The week I sat next to Greg, I heard love defined as essentially the power in the mind which makes it possible for us to move out of the rigidity (the paralysis) induced by fear, shame, guilt and might (force). That definition of love, coming into my life when it did, braided itself together with the memory of Greg's equanimity as he recounted his September experience and helped me to balance just this side of despair as we buried, or at least memorialized, a friend and several neighbors. It seemed that an essential oil had been distilled and given to me, enough to light a small but durable flame by which I could make my way intact.

When Greg told me where he was standing when the towers fell, I thought he was teasing me. How could there be such a poignant, sentimental address? West and Liberty? I repeated and he smiled. The immensity of what was at stake in this conflict began to grow clear. To avoid tears I stood up, kissed the top of Greg's big head and carried some dishes into the kitchen. It wasn't until I was scraping them to put them into the dishwasher that I thought of the men who flew those planes into the buildings, thought, actually, of their heads and realized that, unlike Greg, none of them had lived long enough to have much gray hair. Which is to say my mind began to reassert its natural desire to think of things in themselves: omnipotent terrorists began to melt into furious young men with heads and hair, experiences and history, numbered days and limited, albeit deadly, power here on this earth.

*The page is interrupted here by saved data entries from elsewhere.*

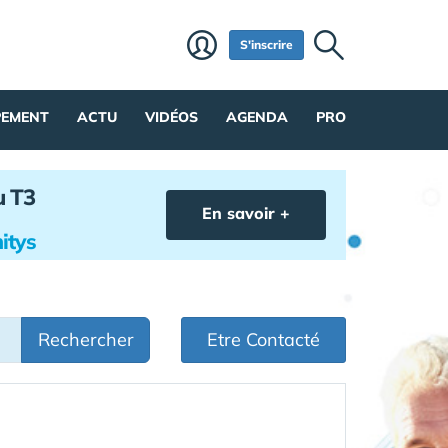
S'inscrire
PEMENT
ACTU
VIDÉOS
AGENDA
PRO
u T3
En savoir +
itys
Rechercher
Etre Contacté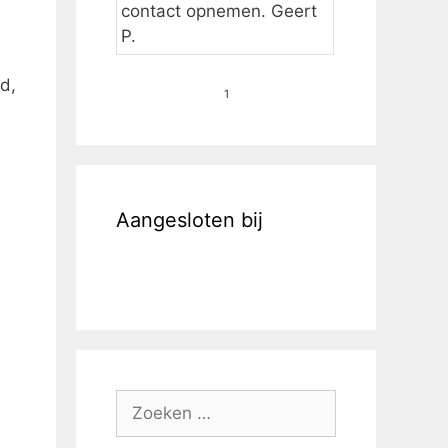
contact opnemen. Geert
P.
d,
1
Aangesloten bij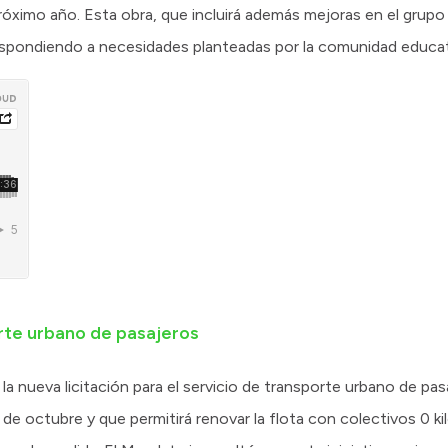
óximo año. Esta obra, que incluirá además mejoras en el grupo s
espondiendo a necesidades planteadas por la comunidad educat
porte urbano de pasajeros
a nueva licitación para el servicio de transporte urbano de pas
 de octubre y que permitirá renovar la flota con colectivos 0 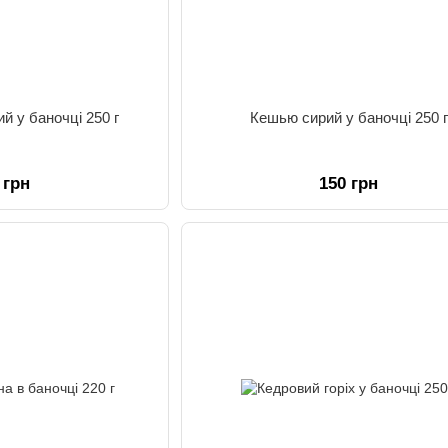
й у баночці 250 г
Кешью сирий у баночці 250 г
 грн
150 грн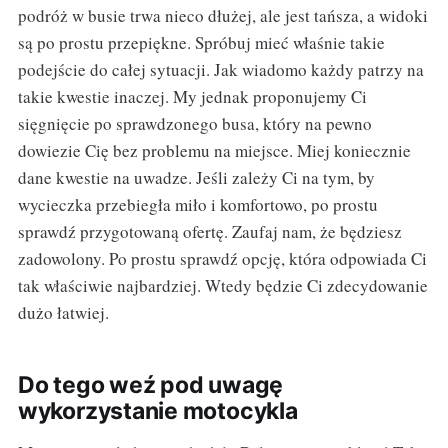
podróż w busie trwa nieco dłużej, ale jest tańsza, a widoki
są po prostu przepiękne. Spróbuj mieć właśnie takie
podejście do całej sytuacji. Jak wiadomo każdy patrzy na
takie kwestie inaczej. My jednak proponujemy Ci
sięgnięcie po sprawdzonego busa, który na pewno
dowiezie Cię bez problemu na miejsce. Miej koniecznie
dane kwestie na uwadze. Jeśli zależy Ci na tym, by
wycieczka przebiegła miło i komfortowo, po prostu
sprawdź przygotowaną ofertę. Zaufaj nam, że będziesz
zadowolony. Po prostu sprawdź opcję, która odpowiada Ci
tak właściwie najbardziej. Wtedy będzie Ci zdecydowanie
dużo łatwiej.
Do tego weź pod uwagę
wykorzystanie motocykla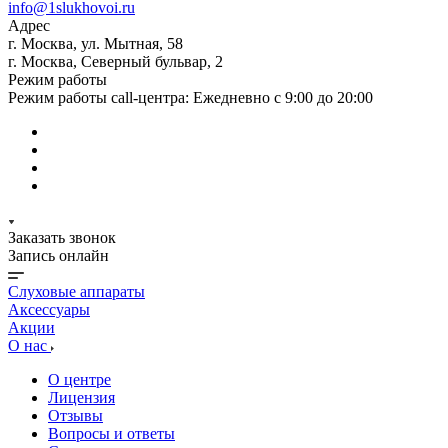
info@1slukhovoi.ru
Адрес
г. Москва, ул. Мытная, 58
г. Москва, Северный бульвар, 2
Режим работы
Режим работы call-центра: Ежедневно с 9:00 до 20:00
Заказать звонок
Запись онлайн
Слуховые аппараты
Аксессуары
Акции
О нас
О центре
Лицензия
Отзывы
Вопросы и ответы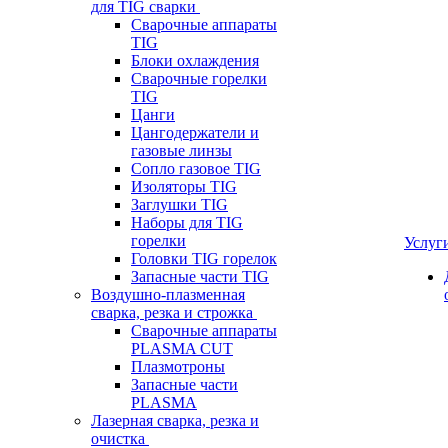
для TIG сварки
Сварочные аппараты
TIG
Блоки охлаждения
Сварочные горелки
TIG
Цанги
Цангодержатели и
газовые линзы
Сопло газовое TIG
Изоляторы TIG
Заглушки TIG
Наборы для TIG
горелки
Услуг
Головки TIG горелок
Запасные части TIG
Воздушно-плазменная
сварка, резка и строжка
Сварочные аппараты
PLASMA CUT
Плазмотроны
Запасные части
PLASMA
Лазерная сварка, резка и
очистка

Both fear and equanimity are contagious. Had Greg presented himself as irrevocably harmed and permanently incensed, the caricature of a terrorist within my mind would have waxed, not waned, in strength and vitality.

In the aftermath of the September attacks we have witnessed, both domestically and internationally, the mental paralysis induced by fear: blinded by the dust of the trade towers' collapse we've stumbled into the tunnel of highly polarized, incendiary, inflexible, inarticulate responses on all sides. In our agitation we have forgotten that no matter how frightened and angry we are, our minds are capable of sustaining the tremendous tensions inherent in moderation and ambiguity. We have, momentarily, forgotten our own history: for many centuries now, not inexorably, but occasionally, here and there, intermittently, imperfectly, when we have grown calm enough to entertain it, reason has been escorting us out of harm's way toward, well, liberty.